No woman, no cry?
The moment a girl child is born in India, it’s not only the child who cries, but the whole family. The family feels disaster has arrived on their doorstep. The blame cannot be put only on poor and illiterate people, even the so called ‘educated’ suffer from this syndrome.
A big part of Indian society is engulfed in an old and outdated concept, according to which a girl reduces the stature of family – she is a burden that parents like to get rid of as early as possible. And they do that by marrying her off early.
The marriage laws in India clearly state that the right age for a girl to marry is 18 and above. But law enforcement is weak and statistics reveal a bleak reality. A study published in The Lancet, a reputed international medical journal, in 2009 states that 44·5% of women aged 20—24 years were married before 18 years of age, 22·6% were married before they were 16 and 2.6 percent were married off before the age of 13.
Ruksana (name changed) was married at the age of 16 and believes that child marriage should be stopped at any cost. She says, “Marriage is a bond of responsibility which a child can never understand”. She is one of the lucky ones to find a supportive family and continued her education after her marriage. This is unusual and mostly young girls face only hardships after marriage.
Child marriage robs a girl of her basic rights. It hampers her education, her health, her freedom and her right to live. Child marriages in India reflect collective failure of a society.
Urban India boasts of empowered women but when you dig deep the deplorable state of women is apparent. They can’t even imagine having the same status as men. Some are killed even before they are born and others die giving birth to new life. Child marriage lowers their status even more.
It is not only an issue of human rights but the health factor is equally important. In a recent report ‘India grapples with its child marriage challenge’ in The Lancet Patralekha Chatterjee, quotes Dr Roza Olyai, “Early marriage has many medical risks. The reproductive organs are not fully developed. The body is not ready. Teenage mothers, especially those below 18 [years], risk hypertensive disorder, eclampsia, pre-eclampsia, and post-partum haemorrhage. Children born from teenage mothers also face risks- the chances of them being born prematurely are high”. Dr Olyai is an Indian Gynaecologist and the National Chairperson, Adolescent Health Committee of the Federation of Obstetric and Gynaecological Societies of India.
Child marriage thus becomes the root of other issues like increasing population and maternal mortality.
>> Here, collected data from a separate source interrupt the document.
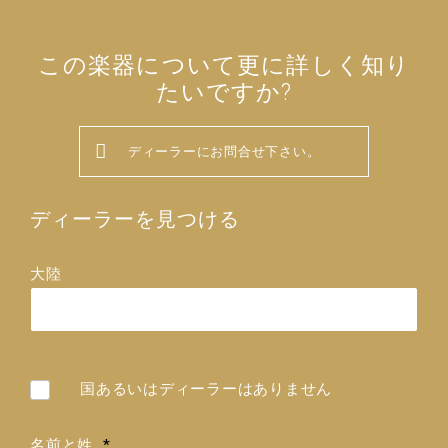
この楽器について更に詳しく知り
たいですか?
ディーラーにお問合せ下さい。
ディーラーを見つける
大陸
国
デ
国あるいはディーラーはありません
ィ
ー
名前と姓
*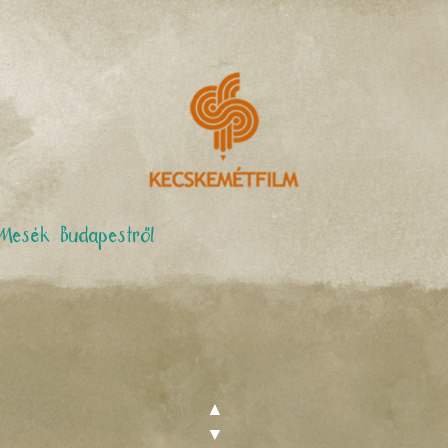
Mesék Budapestről
▲
▼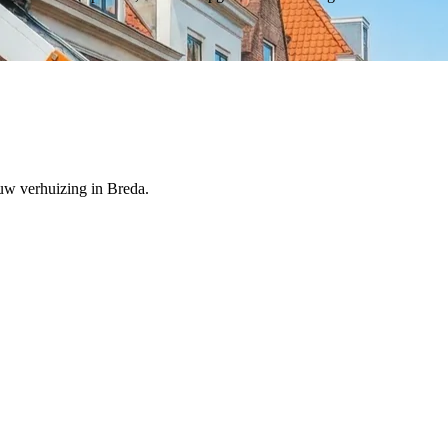
jouw verhuizing in Breda.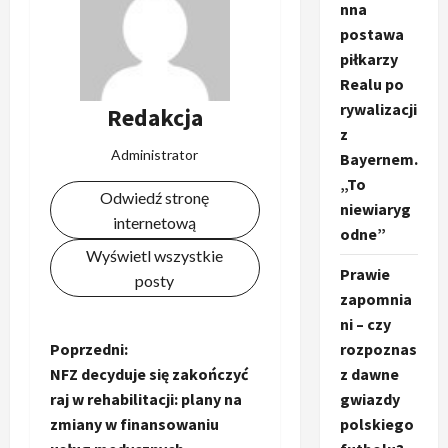
nna
postawa
piłkarzy
Realu po
rywalizacji
Redakcja
z
Administrator
Bayernem.
„To
Odwiedź stronę
niewiaryg
internetową
odne”
Wyświetl wszystkie
Prawie
posty
zapomnia
ni – czy
Z
Poprzedni:
rozpoznas
NFZ decyduje się zakończyć
z dawne
o
raj w rehabilitacji: plany na
gwiazdy
zmiany w finansowaniu
polskiego
b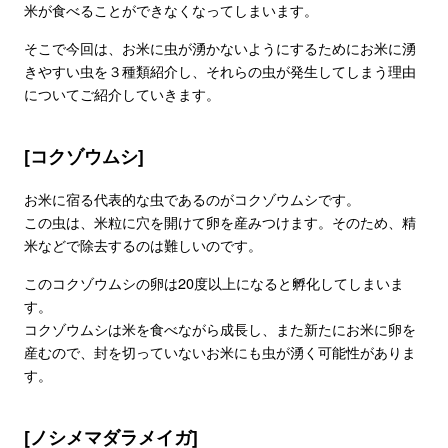
米が食べることができなくなってしまいます。
そこで今回は、お米に虫が湧かないようにするためにお米に湧
きやすい虫を３種類紹介し、それらの虫が発生してしまう理由
についてご紹介していきます。
[コクゾウムシ]
お米に宿る代表的な虫であるのがコクゾウムシです。
この虫は、米粒に穴を開けて卵を産みつけます。そのため、精
米などで除去するのは難しいのです。
このコクゾウムシの卵は20度以上になると孵化してしまいま
す。
コクゾウムシは米を食べながら成長し、また新たにお米に卵を
産むので、封を切っていないお米にも虫が湧く可能性がありま
す。
[ノシメマダラメイガ]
It is also one of the biggest hindrances to India’s chances of achieving its Millennium development goal.
There are signs of hope. The percentage of girls getting involved in underage marriages is still quite high but according to the most recent National Family Health Survey, there has been an overall decline in the percentage of women aged 20—24 years who were married before the legal age of 18 years—from 54·2% in 1992—93 to 44·5% in 2005—06.
There are international campaigns that are working to protect the rights of women in South Asia and especially India. The ‘Girl Up’ campaign of the United Nations foundation works to empower girls. Then there is the ‘Girls Not Brides’ campaign launched by The Elders, an organisation of renowned global leaders, that is seeking to end child marriage within a generation.
These initiatives promise a better tomorrow for the young girl of India but it seems the road is longer than one could imagine. We can just hope that the upcoming female generation cherishes ‘girlhood’ in the real sense.